Like other external funding sources, philanthropic funding will only deliver sustainable solutions if intentionally aligned with policies and plans, and will be even more impactful if delivered through, rather than outside, country public finance systems.
While alternative delivery models can accelerate results in the short term and bring innovation, they rarely create financing or service delivery arrangements that governments can sustain once external funding exhausts. From an investment perspective, such approaches may deliver visible outputs but tend to weaken institutional ownership, limit scale-up, and undermine the durability of reform.
This reflects a structural constraint: philanthropic resources are finite and typically insufficient to sustain nationwide delivery or recurrent costs over time. When interventions exclusively rely on parallel arrangements, scaling them through public systems becomes even more challenging. For this reason, the use of country systems cannot be treated as a downstream consideration; it needs to be built progressively from the outset, so that delivery models, cost structures, and implementation responsibilities can be absorbed into public systems as reforms mature.
A call to philanthropy to engage more in education finance
Some parts of philanthropy already recognise this shift towards involvement in education finance. Foundations engaged in transparency, accountability, and tax justice have shown that private capital can participate (carefully and legitimately) in debates over fiscal space, public resources, and state capacity. Education philanthropy, by contrast, has been slower to test these waters.
The question is not whether philanthropy should replace public finance, but whether a critical mass of funders is willing to engage with the conditions that enable it.
This raises uncomfortable but necessary questions:
- Is there a constituency within education philanthropy prepared to influence, and be influenced by, macro-fiscal debates?

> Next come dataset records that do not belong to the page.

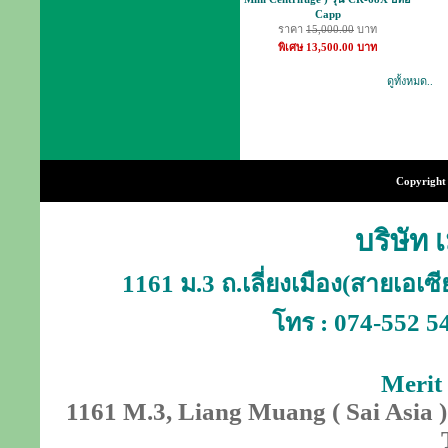
Capp
ราคา
15,000.00
บาท
พิเศษ 13,500.00 บาท
ดูทั้งหมด..
Copyright 
บริษัท 
1161 ม.3 ถ.เลี่ยงเมือง(สายเอเ
โทร : 074-552 5
Merit 
1161 M.3, Liang Muang ( Sai Asia )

- What role might domestic philanthropy play, given its often deeper, more durable relationships with governments at national and local levels?
- If the sector is serious about country systems, will some of the more household-name large institutional philanthropies move beyond advising governments through parallel project-management units to funding directly through national financial and procurement systems?
These are not questions of ideology, but of effectiveness. In a world where fiscal constraints increasingly determine educational outcomes, the relevance of education philanthropy will depend less on the elegance of its pilots and more on its willingness to engage with the public systems through which education is ultimately financed and delivered.